_Data records_
..........

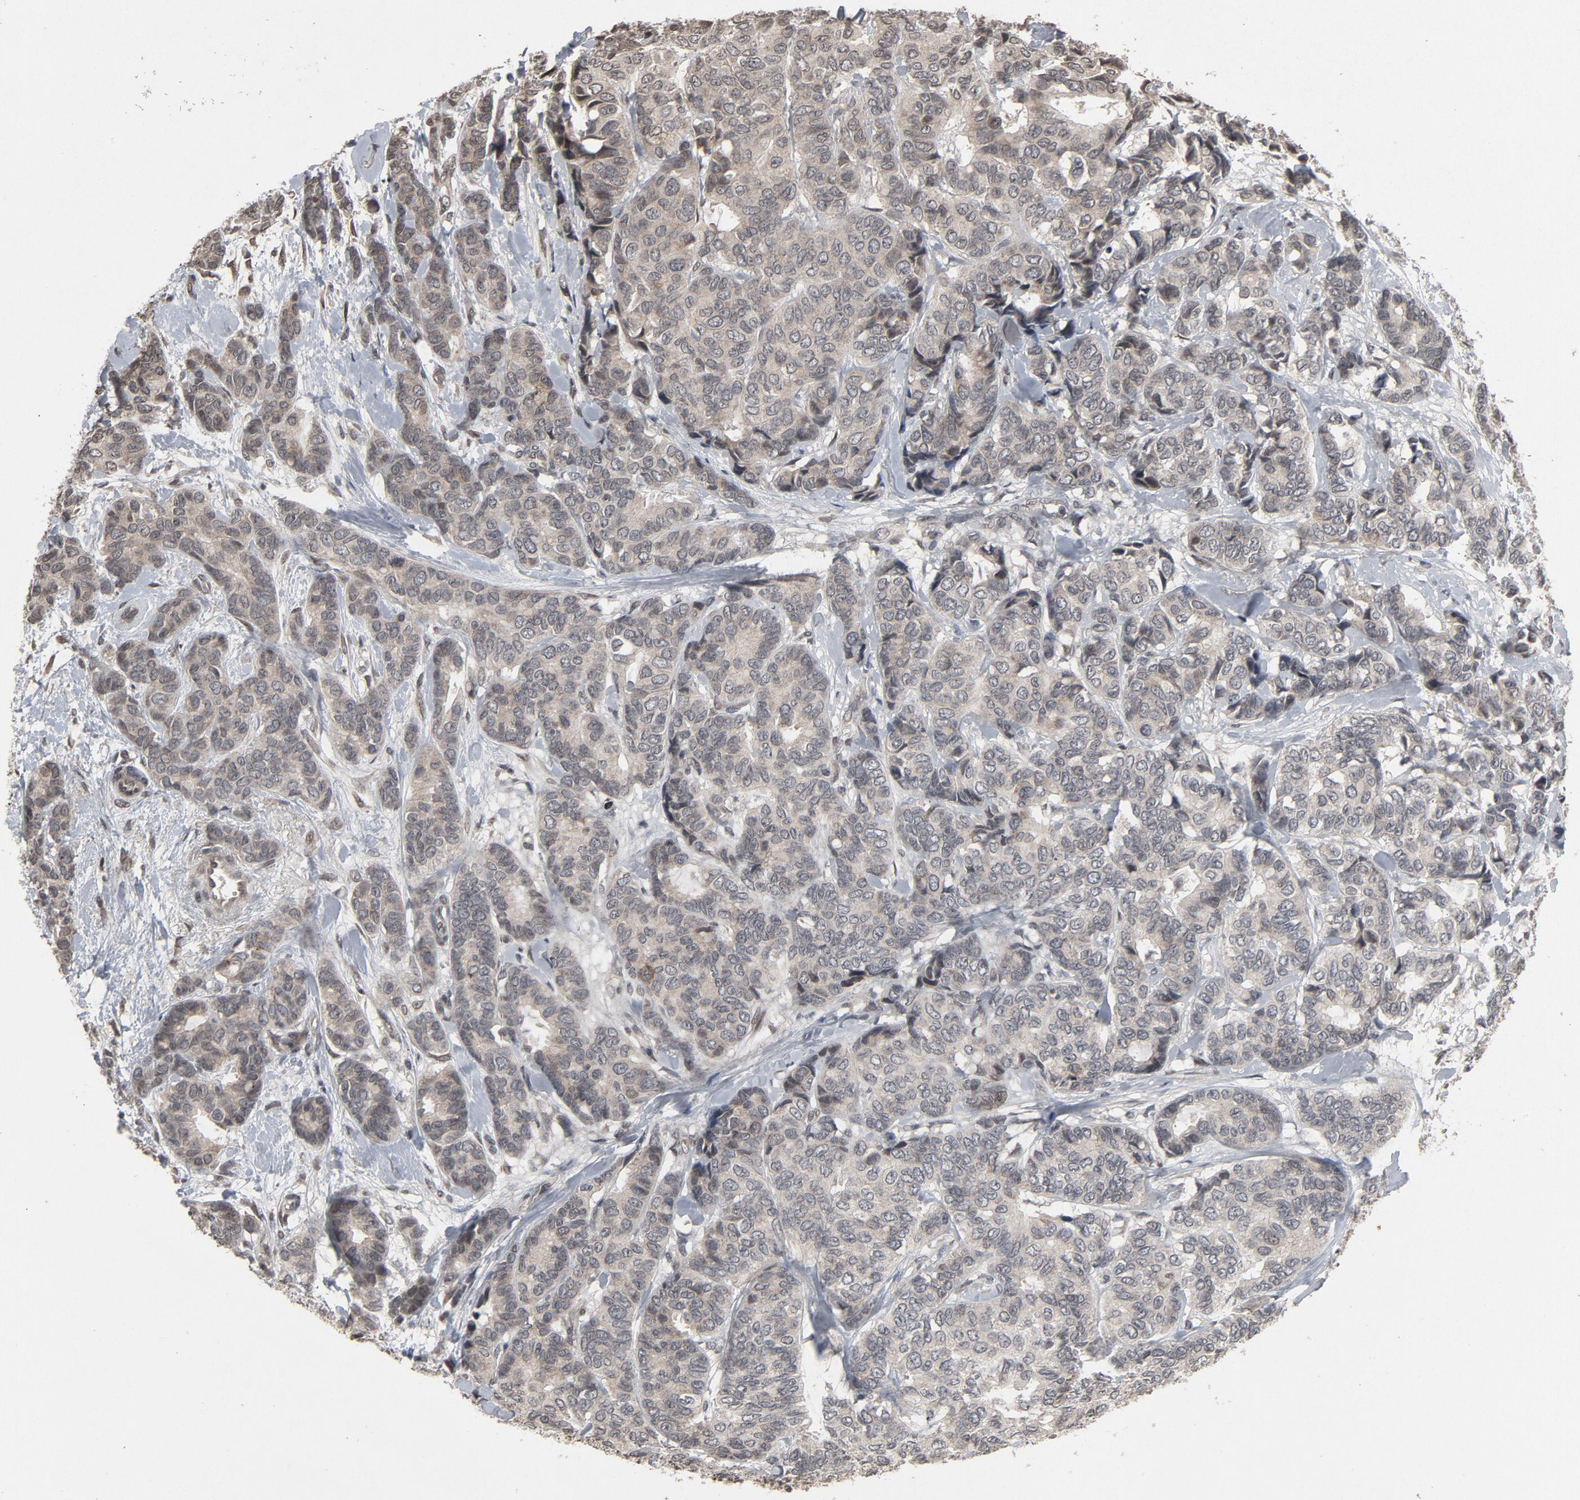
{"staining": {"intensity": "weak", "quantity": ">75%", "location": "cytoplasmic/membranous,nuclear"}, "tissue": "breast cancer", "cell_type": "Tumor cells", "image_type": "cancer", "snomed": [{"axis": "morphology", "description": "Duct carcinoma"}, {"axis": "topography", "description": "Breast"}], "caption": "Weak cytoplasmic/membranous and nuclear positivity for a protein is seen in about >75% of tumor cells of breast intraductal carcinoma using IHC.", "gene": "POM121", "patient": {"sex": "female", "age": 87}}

..........

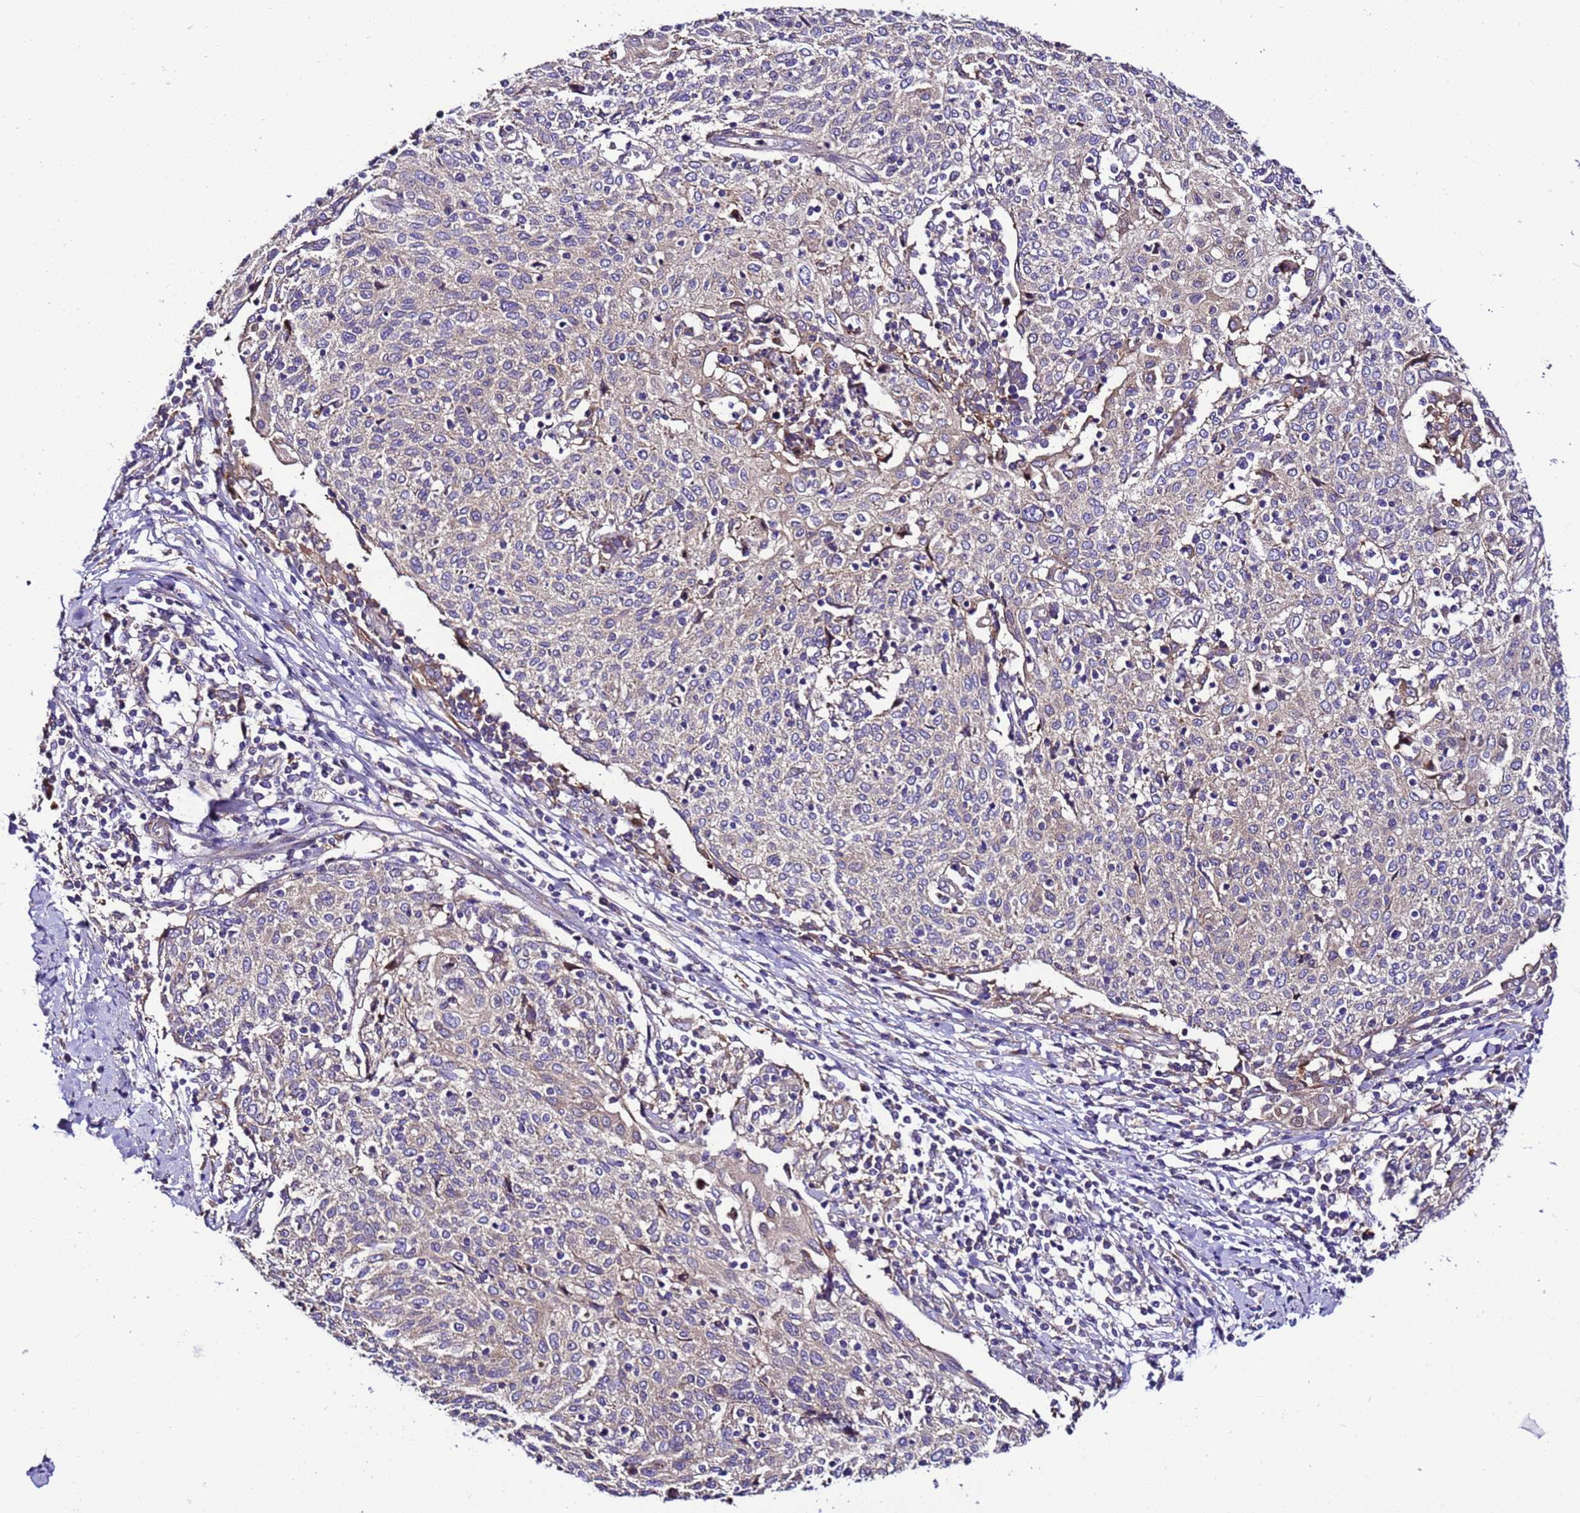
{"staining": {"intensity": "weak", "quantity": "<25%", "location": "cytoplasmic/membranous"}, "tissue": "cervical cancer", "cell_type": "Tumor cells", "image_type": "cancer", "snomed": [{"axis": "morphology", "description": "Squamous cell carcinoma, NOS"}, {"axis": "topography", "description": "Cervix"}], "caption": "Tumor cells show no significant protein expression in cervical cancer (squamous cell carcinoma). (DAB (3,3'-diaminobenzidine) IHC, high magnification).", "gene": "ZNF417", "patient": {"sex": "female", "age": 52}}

..........

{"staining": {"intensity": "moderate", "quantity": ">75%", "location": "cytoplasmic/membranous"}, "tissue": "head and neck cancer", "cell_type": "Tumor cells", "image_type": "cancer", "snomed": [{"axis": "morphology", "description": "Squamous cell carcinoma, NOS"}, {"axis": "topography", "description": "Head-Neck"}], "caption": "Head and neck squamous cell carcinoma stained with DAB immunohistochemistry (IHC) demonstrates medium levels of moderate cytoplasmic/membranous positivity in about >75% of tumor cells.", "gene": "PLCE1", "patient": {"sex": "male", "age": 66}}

..........

_Activity_
What is the number of lines above that hold the word "weak"? Answer with that number alone.

_Response to the exercise_
2